- Directed by: Lamont Johnson
- Written by: David Eyre Robert Ward
- Based on: Cattle Annie and Little Britches by Robert Ward
- Produced by: Rupert Hitzig Alan King
- Starring: Burt Lancaster; John Savage; Rod Steiger; Diane Lane; Amanda Plummer; Scott Glenn; Buck Taylor;
- Cinematography: Larry Pizer
- Edited by: William Haugse
- Music by: Sahn Berti Tom Slocum
- Production company: Hemdale Film Corporation
- Distributed by: Universal Pictures
- Release date: April 24, 1981;
- Running time: 98 minutes
- Country: United States
- Language: English
- Box office: $534,816

= Cattle Annie and Little Britches =

1981 film by Lamont Johnson

Cattle Annie and Little Britches is a 1981 American Western film, starring Burt Lancaster, John Savage, Rod Steiger, Diane Lane, and Amanda Plummer, based on the lives of two adolescent girls in late 19th-century Oklahoma Territory, who became infatuated with the Western outlaws they had read about in Ned Buntline's stories, and left their homes to join the criminals. It was scripted by David Eyre and Robert Ward from Ward's book, and directed by Lamont Johnson.

==Plot==
The outlaws the girls find are the demoralized remnants of the "Doolin-Dalton gang", led by an historically inaccurately aged Bill Doolin. Anna Emmaline McDoulet, or Cattle Annie, shames and inspires the men to become what she had imagined them to be. The younger sister (but historically not a relative) Jennie Stevens or Little Britches (Diane Lane) finds a father figure in Doolin, who in the story line coined her nickname "Little Britches". Doolin's efforts to live up to the girls' vision of him lead him to be carted off in a cage to an Oklahoma jail, where he waits to be hanged. With the help of the girls and the gang, Doolin escapes and rides off to safety with his men. The girls are triumphant, but they cannot escape Marshal Bill Tilghman and are sent back east to the reformatory in Framingham, Massachusetts.

==Cast==
- Scott Glenn as Bill Dalton
- Redmond Gleeson as Red Buck
- William Russ as Little Bill Raidler
- Ken Call as George Weightman
- John Savage as Bittercreek Newcomb
- Buck Taylor as Dynamite Dick
- Michael Conrad as engineer
- Amanda Plummer as Cattle Annie
- Diane Lane as Jennie (Little Britches)
- Burt Lancaster as Bill Doolin
- Chad Hastings as Conductor
- John Quade as Morgan
- Yvette Sweetman as Mrs. Sweetman
- Perry Lang as Elrod
- Rod Steiger as Bill Tilghman
- Steven Ford as Deputy Marshall
- Roger Cudney Jr. as Capps

==Production==
During production, Lancaster collapsed from a bile duct blockage. According to his daughter, Joanna, who was on set, they returned to Los Angeles and an ambulance met them at the airport. It was 105 °F in temperature, and the ambulance broke down on the way to the hospital. "He got out and pushed," she recalled. "I couldn't get him to behave."

==Reception==
The film was favorably reviewed by the critic Pauline Kael in The New Yorker. "The cinematography [by Larry Pizer] is vivid … the colors are strikingly crisp and intense. The dialogue and most of the incidents have a neat, dry humor. It's a wonderful, partly true story … there are some wonderful performances. As Bill Doolin, Lancaster (who made the film before Atlantic City) is a gent surrounded by louts — a charmer. When he talks to his gang, he uses the lithe movements and the rhythmic, courtly delivery that his Crimson Pirate had when he told his boys to gather round.

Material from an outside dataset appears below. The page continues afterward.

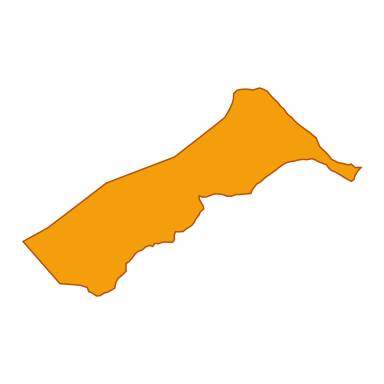 Algodão de Jandaíra, Paraíba, Brazil
{"feature_id": "56859067B49071787893011", "entity_name": "Algodão de Jandaíra", "entity_type": "district", "adm_level": 2, "iso_a3": "BRA", "parent_name": "Brazil", "parent_adm1": "Paraíba", "projection": "albers", "projection_center": [-35.92, -6.887], "detail": "fine", "context": "isolated", "style": "filled", "palette": "amber", "viewbox_px": 384, "rotation_deg": 0, "n_neighbors": 0, "source": "geoboundaries", "source_scale": "gbopen_adm2", "svg_char_len": 1849}
<svg xmlns="http://www.w3.org/2000/svg" viewBox="0 0 384 384"><path d="M351.2,164.0L348.2,165.1L344.2,163.7L338.5,162.7L334.6,160.8L331.7,159.4L329.5,156.6L327.3,153.9L324.9,151.4L321.8,148.7L319.5,146.3L317.9,142.3L316.3,138.1L311.5,134.0L308.4,131.5L304.9,129.1L300.7,126.0L298.0,124.0L294.2,120.4L291.5,117.3L288.5,115.1L286.0,112.2L283.8,109.0L280.3,105.8L278.0,102.7L274.7,99.6L271.6,96.6L267.2,91.2L262.9,89.1L259.8,88.0L256.4,88.9L252.6,90.1L248.3,89.2L244.2,89.2L241.1,89.4L237.2,90.2L233.7,93.5L233.4,98.9L232.6,102.3L229.8,108.8L227.3,113.3L224.7,117.6L212.1,127.7L174.5,157.0L118.5,178.4L106.1,183.2L67.4,212.9L47.2,228.2L23.0,241.5L50.4,272.8L59.9,283.6L80.0,285.2L87.3,287.5L88.8,291.6L92.4,293.1L96.4,296.0L100.2,295.6L104.2,293.0L108.0,292.0L110.8,290.5L114.6,288.3L116.0,282.2L117.9,278.7L122.6,274.7L126.1,271.3L126.0,267.7L126.1,263.6L129.0,261.6L132.2,258.1L135.0,254.1L137.9,251.5L142.0,250.0L146.0,246.7L149.9,245.4L152.8,246.5L154.8,243.4L158.1,243.7L162.7,242.2L168.2,242.0L172.4,242.4L174.4,239.8L174.2,235.4L175.5,231.8L178.8,231.8L183.3,231.5L185.8,229.3L188.6,227.4L191.7,225.5L194.4,222.2L195.6,219.2L199.1,214.8L200.4,211.8L203.8,208.9L202.9,205.3L201.2,202.5L199.4,199.4L198.9,195.8L202.5,197.1L206.5,196.9L209.5,195.7L213.6,194.1L217.3,193.9L222.3,194.4L226.7,196.1L231.7,196.1L236.3,194.4L239.5,194.6L242.9,194.2L247.3,193.7L250.8,193.6L252.0,190.4L254.5,186.8L256.9,183.9L260.8,181.7L263.7,178.9L266.6,176.6L269.9,174.4L273.0,172.1L276.2,169.9L279.5,167.0L283.2,164.5L286.5,162.7L290.0,161.7L293.7,161.2L297.1,160.2L302.3,159.4L307.1,159.6L312.0,158.7L315.9,160.2L319.1,162.0L322.8,163.4L326.6,164.8L328.5,167.8L331.5,170.5L335.5,172.1L339.7,174.6L342.7,176.4L346.3,178.7L351.4,181.4L354.0,179.3L355.2,175.3L358.0,170.8L361.0,167.5L355.0,167.5L351.2,164.0Z" fill="#f59e0b" stroke="#b45309" stroke-width="1.5"/></svg>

In his scenes with Diane Lane, the child actor who appeared in New York in several of Andrei Șerban's stage productions, and who single-handedly made the film A Little Romance almost worth seeing, Lancaster has an easy tenderness that is never overdone. Lancaster looks happy in the movie and still looks tough; it's an unbeatable combination. Young Amanda Plummer gives a scarily brilliant performance".

Variety called it "as cutesy and unmemorable as its title". The review criticizes the distanced visual style of director Lamont Johnson, and that as a result, "the film washes over the viewer, with no images or moments sticking in the mind."
Tom Hutchinson of the Radio Times gave the film 3 out of 5 stars.
Matt Brunson of Film Frenzy reviewed the film in 2020, and rated it 2.5 out of 4. He wrote: "The film has been hailed in some quarters as a buried treasure, yet while it bears a certain measure of charm, it isn't quite as accomplished as its reputation might suggest."

==Home video==
Cattle Annie and Little Britches was released for the first time on DVD and Blu-ray by KL Studio Classics on April 14, 2020.